Delivery is roughly one second while the device is awake and connected; in deep Doze it lands at the next maintenance window. There is no third-party push dependency (no FCM) — the channel is self-hosted.
Security model
- Signed configuration. The device manifest — and the activate, heartbeat, and OTA responses — are signed with the HardenedOS infrastructure key (ECDSA P-256). The DPC pins the corresponding public key and verifies the signature before acting, so even an attacker with a valid TLS certificate (e.g. via a DNS hijack) cannot push a forged policy, app, or device token.
- TLS pinning. The DPC pins the control-plane host's certificate chain, so it won't talk to a substituted endpoint.

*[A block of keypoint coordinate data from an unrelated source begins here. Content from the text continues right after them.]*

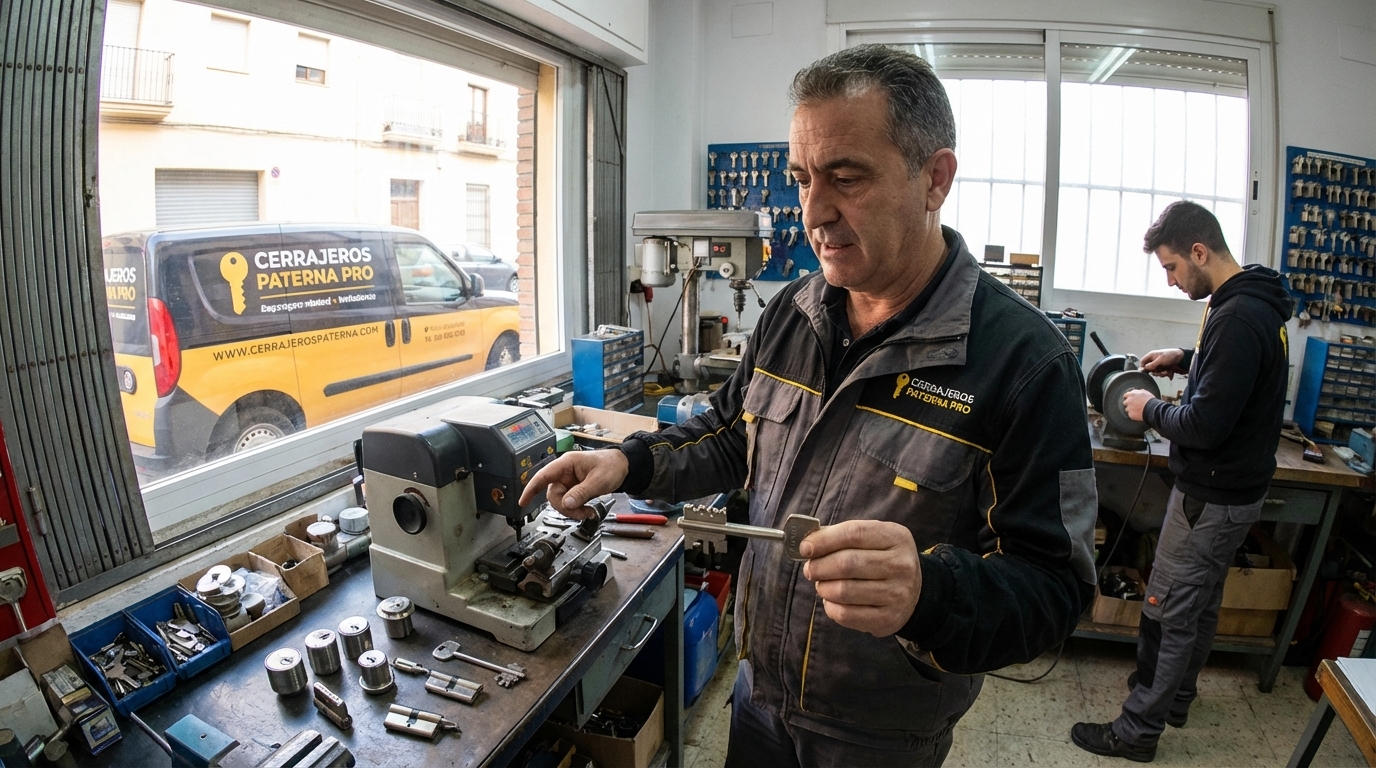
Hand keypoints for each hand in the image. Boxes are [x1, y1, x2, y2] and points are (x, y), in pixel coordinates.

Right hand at [518, 450, 628, 518]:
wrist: (623, 466)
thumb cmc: (611, 465)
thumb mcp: (598, 480)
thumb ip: (581, 493)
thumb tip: (566, 503)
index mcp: (567, 464)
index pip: (543, 476)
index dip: (531, 489)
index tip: (523, 502)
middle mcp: (565, 473)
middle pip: (553, 494)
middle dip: (565, 507)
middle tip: (581, 512)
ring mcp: (569, 481)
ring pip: (561, 501)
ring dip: (572, 510)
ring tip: (588, 512)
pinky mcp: (575, 489)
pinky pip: (569, 502)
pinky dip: (577, 509)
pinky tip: (587, 511)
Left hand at [799, 520, 921, 636]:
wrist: (917, 592)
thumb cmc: (884, 559)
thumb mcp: (873, 538)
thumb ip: (842, 536)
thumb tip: (807, 544)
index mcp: (895, 538)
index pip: (853, 534)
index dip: (823, 540)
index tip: (805, 547)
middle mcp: (900, 565)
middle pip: (847, 563)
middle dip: (819, 566)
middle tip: (810, 569)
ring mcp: (896, 594)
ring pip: (843, 591)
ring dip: (823, 587)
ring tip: (822, 584)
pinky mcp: (886, 619)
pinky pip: (846, 615)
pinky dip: (830, 607)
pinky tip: (832, 600)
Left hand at [1122, 389, 1155, 421]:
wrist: (1153, 409)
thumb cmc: (1150, 400)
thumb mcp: (1145, 392)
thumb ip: (1139, 391)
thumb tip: (1137, 391)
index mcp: (1131, 394)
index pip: (1125, 395)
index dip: (1128, 397)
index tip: (1130, 399)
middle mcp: (1128, 401)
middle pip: (1125, 402)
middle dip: (1129, 404)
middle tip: (1135, 405)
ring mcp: (1129, 408)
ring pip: (1127, 409)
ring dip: (1131, 409)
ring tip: (1138, 410)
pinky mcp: (1131, 414)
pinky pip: (1130, 415)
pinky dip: (1133, 414)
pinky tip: (1139, 414)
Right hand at [1139, 348, 1186, 378]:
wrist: (1182, 358)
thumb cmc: (1170, 356)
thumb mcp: (1160, 360)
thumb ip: (1152, 365)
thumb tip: (1144, 369)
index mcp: (1151, 356)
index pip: (1142, 362)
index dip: (1142, 367)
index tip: (1145, 372)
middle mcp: (1154, 361)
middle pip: (1148, 369)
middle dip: (1154, 372)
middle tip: (1159, 371)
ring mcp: (1159, 365)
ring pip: (1155, 372)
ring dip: (1160, 374)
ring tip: (1166, 371)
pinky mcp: (1164, 369)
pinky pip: (1161, 374)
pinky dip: (1165, 374)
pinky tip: (1169, 372)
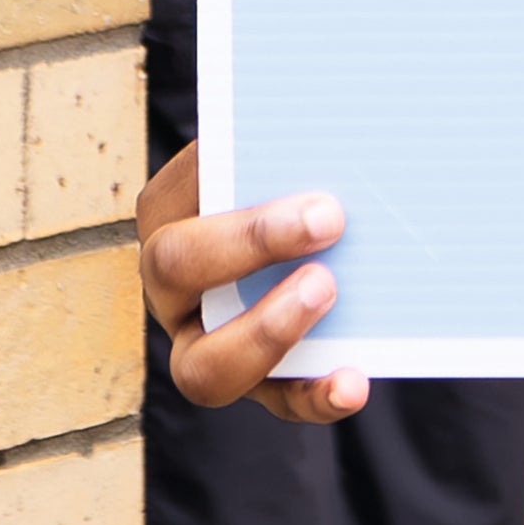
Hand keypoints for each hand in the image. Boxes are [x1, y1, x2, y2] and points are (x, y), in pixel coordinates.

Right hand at [135, 140, 367, 424]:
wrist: (325, 227)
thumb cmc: (294, 174)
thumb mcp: (283, 149)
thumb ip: (292, 138)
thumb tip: (330, 123)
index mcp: (171, 214)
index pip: (171, 202)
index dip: (226, 186)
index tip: (297, 178)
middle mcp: (173, 289)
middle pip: (174, 269)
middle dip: (247, 243)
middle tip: (327, 221)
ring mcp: (208, 345)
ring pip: (203, 368)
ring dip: (265, 332)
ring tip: (326, 291)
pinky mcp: (261, 383)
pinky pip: (279, 401)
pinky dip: (316, 397)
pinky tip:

- App integrity. Apps in the catalog are pinned by content hash and signing certificate; the server cryptographically verifies an uploaded APK's signature, and the DPC re-verifies the installed package's signer after install, uninstalling on mismatch.
- Encrypted credential at rest. The device token is stored encrypted with a hardware-backed (Keystore) key, not in plaintext.
- Privacy ceiling. A fixed set of capabilities is forbidden to every reseller, on every tier — the operator cannot capture audio, screenshots, keystrokes, or hidden location. These keys are rejected at policy-write time and the manifest explicitly emits them as disabled. The always-visible Device Management screen on each device states, in plain language, what is enforced, what data is sent to the reseller, and what the device cannot do.
Building
The DPC builds from one source via two paths:
- Gradle (managed tier):
cd apps/dpc && ./gradlew assembleDebug. - Soong /
Android.bp(Custom OS tier): built as part of the system image.
Developer/build details (Device Owner test setup, file layout,
release signing) are in the module README under
apps/dpc/.
APIs
The DPC implements the Device API, and resellers manage devices through the Partner API:
- Partner API reference — reseller-facing (partner sign-in required): activation codes, fleet, app catalog, branding, policies, remote commands.
- Device API reference — the device↔︎server contract the DPC implements (activate / manifest / heartbeat / ota / commands).